Yapılacak iş 1:
Spinoza ve yoga üzerine olan alıntıda adı geçen bütün kişileri sıralayın.

Alıntılanan bölüm:
Nöroloji ve Psikoloji profesörü Antonio Damasio’nun “zihinsel bağışıklık uzmanı” olarak nitelediği Spinoza’nın felsefi yaklaşımı, elbette hem geneli itibariyle hem de conatus özelinde çok daha katmanlı ve derin önermeler içeriyor; ve fakat spiritüalist unsurları sistematize ederek geliştirdiği düşüncelerinin bize hatırlatmaya çalıştığı ipuçları var. İç kaynaklarımızı dışsal koşullar ne olursa olsun koruyabilme, iç dengemizi kesintisiz şekilde düzenleyebilme yetisini doğasında taşıyan varlıklar olduğumuz gerçeğini unutmamalıyız. Tıpkı Buda’nın “Sekiz Aşamalı Yüce Yol”unda sunduğu gibi; ruhsal sağlığın veya bozukluğun, yaşam biçimini belirleyen doğru ya da yanlış motivasyonlara bağlı olduğunu savunan Spinoza, varoluşumuzun özündeki eğilimin kapısını açık tutmamızı öneriyor. Bu kapının anahtarı ise yüzyıllardır ortada. Beden-zihin-ruh bütünlüğüne teslim olma, bilinçli farkındalık ekseninde yaşama/düşünme pratiği sunan yoga; sadece bedenin değil, zihnin de bağışıklığını güçlendiriyor. Her anlamda dengeyi sağlamanın yolu, bu güçlü bağışıklıktan geçiyor. Bunun bilinciyle, dönüşüm ve yıkımdan korkmadığımız bir “yeni normal” inşa edebilmek ise ilk eşiğimiz olsun.

Yapılacak iş 2:
Kayıtlarda "React" dizesini içeren satırların hepsini toplayın. Büyük ve küçük harf ayrımı dikkate alınmalıdır.

Görev malzemesi:
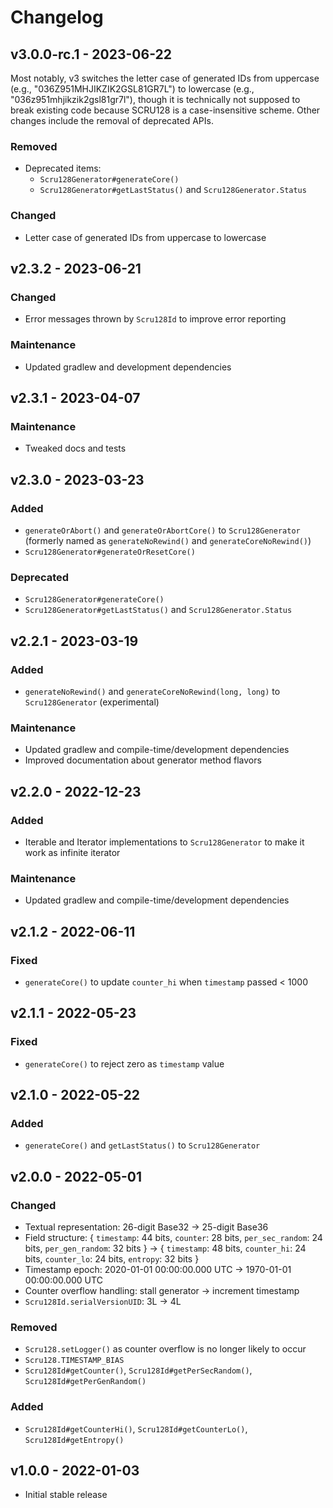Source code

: # Changelog

## v3.0.0-rc.1 - 2023-06-22

Most notably, v3 switches the letter case of generated IDs from uppercase (e.g.,
"036Z951MHJIKZIK2GSL81GR7L") to lowercase (e.g., "036z951mhjikzik2gsl81gr7l"),
though it is technically not supposed to break existing code because SCRU128 is
a case-insensitive scheme. Other changes include the removal of deprecated APIs.

### Removed

- Deprecated items:
  - `Scru128Generator#generateCore()`
  - `Scru128Generator#getLastStatus()` and `Scru128Generator.Status`

### Changed

- Letter case of generated IDs from uppercase to lowercase

## v2.3.2 - 2023-06-21

### Changed

- Error messages thrown by `Scru128Id` to improve error reporting

### Maintenance

- Updated gradlew and development dependencies

## v2.3.1 - 2023-04-07

### Maintenance

- Tweaked docs and tests

## v2.3.0 - 2023-03-23

### Added

- `generateOrAbort()` and `generateOrAbortCore()` to `Scru128Generator`
  (formerly named as `generateNoRewind()` and `generateCoreNoRewind()`)
- `Scru128Generator#generateOrResetCore()`

### Deprecated

- `Scru128Generator#generateCore()`
- `Scru128Generator#getLastStatus()` and `Scru128Generator.Status`

## v2.2.1 - 2023-03-19

### Added

- `generateNoRewind()` and `generateCoreNoRewind(long, long)` to
  `Scru128Generator` (experimental)

### Maintenance

- Updated gradlew and compile-time/development dependencies
- Improved documentation about generator method flavors

## v2.2.0 - 2022-12-23

### Added

- Iterable and Iterator implementations to `Scru128Generator` to make it work as
  infinite iterator

### Maintenance

- Updated gradlew and compile-time/development dependencies

## v2.1.2 - 2022-06-11

### Fixed

- `generateCore()` to update `counter_hi` when `timestamp` passed < 1000

## v2.1.1 - 2022-05-23

### Fixed

- `generateCore()` to reject zero as `timestamp` value

## v2.1.0 - 2022-05-22

### Added

- `generateCore()` and `getLastStatus()` to `Scru128Generator`

## v2.0.0 - 2022-05-01

### Changed

- Textual representation: 26-digit Base32 -> 25-digit Base36
- Field structure: { `timestamp`: 44 bits, `counter`: 28 bits, `per_sec_random`:
  24 bits, `per_gen_random`: 32 bits } -> { `timestamp`: 48 bits, `counter_hi`:
  24 bits, `counter_lo`: 24 bits, `entropy`: 32 bits }
- Timestamp epoch: 2020-01-01 00:00:00.000 UTC -> 1970-01-01 00:00:00.000 UTC
- Counter overflow handling: stall generator -> increment timestamp
- `Scru128Id.serialVersionUID`: 3L -> 4L

### Removed

- `Scru128.setLogger()` as counter overflow is no longer likely to occur
- `Scru128.TIMESTAMP_BIAS`
- `Scru128Id#getCounter()`, `Scru128Id#getPerSecRandom()`, `Scru128Id#getPerGenRandom()`

### Added

- `Scru128Id#getCounterHi()`, `Scru128Id#getCounterLo()`, `Scru128Id#getEntropy()`

## v1.0.0 - 2022-01-03

- Initial stable release
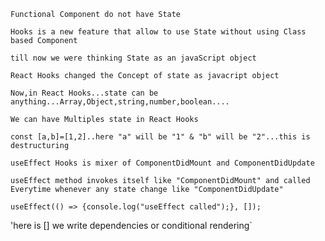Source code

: `Functional Component do not have State`

`Hooks is a new feature that allow to use State without using Class based Component`

`till now we were thinking State as an javaScript object`

`React Hooks changed the Concept of state as javacript object`

`Now,in React Hooks...state can be anything...Array,Object,string,number,boolean....`

`We can have Multiples state in React Hooks`

`const [a,b]=[1,2]..here "a" will be "1" & "b" will be "2"...this is destructuring`

`useEffect Hooks is mixer of ComponentDidMount and ComponentDidUpdate`

`useEffect method invokes itself like "ComponentDidMount" and called Everytime whenever any state change like "ComponentDidUpdate"`

`useEffect(() => {console.log("useEffect called");}, []);`

'here is [] we write dependencies or conditional rendering`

Görev çıktısı 1:
- Antonio Damasio
- Spinoza
- Buda

Görev çıktısı 2:
`React Hooks changed the Concept of state as javacript object`
`Now,in React Hooks...state can be anything...Array,Object,string,number,boolean....`
`We can have Multiples state in React Hooks`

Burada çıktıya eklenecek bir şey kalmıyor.